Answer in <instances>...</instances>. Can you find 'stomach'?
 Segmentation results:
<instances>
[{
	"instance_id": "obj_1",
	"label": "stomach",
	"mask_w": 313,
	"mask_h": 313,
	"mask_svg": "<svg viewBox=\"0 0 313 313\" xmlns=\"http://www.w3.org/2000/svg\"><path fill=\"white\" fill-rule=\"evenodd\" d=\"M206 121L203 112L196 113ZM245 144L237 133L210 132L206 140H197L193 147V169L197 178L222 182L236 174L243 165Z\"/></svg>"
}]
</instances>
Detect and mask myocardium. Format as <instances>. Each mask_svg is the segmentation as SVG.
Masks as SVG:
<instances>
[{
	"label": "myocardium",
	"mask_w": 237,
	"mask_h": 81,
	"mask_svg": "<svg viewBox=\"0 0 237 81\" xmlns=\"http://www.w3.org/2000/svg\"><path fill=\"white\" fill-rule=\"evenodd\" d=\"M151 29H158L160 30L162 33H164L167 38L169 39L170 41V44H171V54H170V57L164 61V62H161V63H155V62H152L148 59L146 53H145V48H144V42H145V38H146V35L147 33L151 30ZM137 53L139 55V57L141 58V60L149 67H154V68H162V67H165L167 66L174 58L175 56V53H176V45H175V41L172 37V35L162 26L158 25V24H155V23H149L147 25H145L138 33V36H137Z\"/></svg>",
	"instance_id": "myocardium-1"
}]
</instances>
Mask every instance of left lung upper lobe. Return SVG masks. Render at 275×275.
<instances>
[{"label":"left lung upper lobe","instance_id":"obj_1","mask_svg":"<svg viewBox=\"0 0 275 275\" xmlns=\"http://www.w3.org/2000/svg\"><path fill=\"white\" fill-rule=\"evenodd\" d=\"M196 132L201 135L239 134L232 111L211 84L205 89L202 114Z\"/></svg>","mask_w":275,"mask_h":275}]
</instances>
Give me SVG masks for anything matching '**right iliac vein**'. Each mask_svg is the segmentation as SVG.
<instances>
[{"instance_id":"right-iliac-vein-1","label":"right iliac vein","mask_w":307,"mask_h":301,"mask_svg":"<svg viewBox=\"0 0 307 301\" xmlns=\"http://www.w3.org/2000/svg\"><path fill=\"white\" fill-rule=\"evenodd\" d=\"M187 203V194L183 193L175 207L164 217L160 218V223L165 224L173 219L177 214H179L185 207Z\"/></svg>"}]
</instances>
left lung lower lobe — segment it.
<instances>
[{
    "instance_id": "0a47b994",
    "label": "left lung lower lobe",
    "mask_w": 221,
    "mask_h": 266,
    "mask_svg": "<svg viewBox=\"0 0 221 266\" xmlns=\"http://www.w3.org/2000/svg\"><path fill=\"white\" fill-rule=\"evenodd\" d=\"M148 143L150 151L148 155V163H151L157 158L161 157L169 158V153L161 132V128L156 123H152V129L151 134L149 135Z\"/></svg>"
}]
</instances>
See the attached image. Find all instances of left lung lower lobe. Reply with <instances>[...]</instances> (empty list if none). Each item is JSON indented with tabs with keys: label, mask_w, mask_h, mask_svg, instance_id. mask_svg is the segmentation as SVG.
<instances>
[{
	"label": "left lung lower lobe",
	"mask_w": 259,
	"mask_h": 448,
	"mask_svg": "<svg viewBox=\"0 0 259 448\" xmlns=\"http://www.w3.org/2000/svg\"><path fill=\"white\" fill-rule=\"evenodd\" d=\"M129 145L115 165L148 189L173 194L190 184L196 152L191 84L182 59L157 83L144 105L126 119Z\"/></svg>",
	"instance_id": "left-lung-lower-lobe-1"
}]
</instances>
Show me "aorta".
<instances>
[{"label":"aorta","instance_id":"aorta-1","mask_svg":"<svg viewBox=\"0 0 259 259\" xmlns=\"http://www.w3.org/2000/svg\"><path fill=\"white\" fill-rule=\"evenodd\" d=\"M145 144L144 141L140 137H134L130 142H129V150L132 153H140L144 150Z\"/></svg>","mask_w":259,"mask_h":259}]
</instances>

•••

• **Your objective**
Reproduce the listing verbatim, beginning with the line containing "See the attached" and continuing through the end of the listing.

• **Final result**
See the attached image. Find all instances of left lung lower lobe. Reply with <instances>[...]</instances> (empty list if none). Each item is JSON indented with tabs with keys: label, mask_w, mask_h, mask_svg, instance_id. mask_svg is the segmentation as SVG.
<instances>
[{
	"label": "left lung lower lobe",
	"mask_w": 259,
	"mask_h": 448,
	"mask_svg": "<svg viewBox=\"0 0 259 448\" xmlns=\"http://www.w3.org/2000/svg\"><path fill=\"white\" fill-rule=\"evenodd\" d=\"M129 145L115 165L148 189L173 194L190 184L196 152L191 84L182 59L157 83L144 105L126 119Z\"/></svg>",
	"instance_id": "left-lung-lower-lobe-1"
}]
</instances>
Show me "aorta".
<instances>
[{"label":"aorta","instance_id":"aorta-1","mask_svg":"<svg viewBox=\"0 0 259 259\" xmlns=\"http://www.w3.org/2000/svg\"><path fill=\"white\" fill-rule=\"evenodd\" d=\"M145 144L144 141L140 137H134L130 142H129V150L132 153H140L144 150Z\"/></svg>","mask_w":259,"mask_h":259}]
</instances>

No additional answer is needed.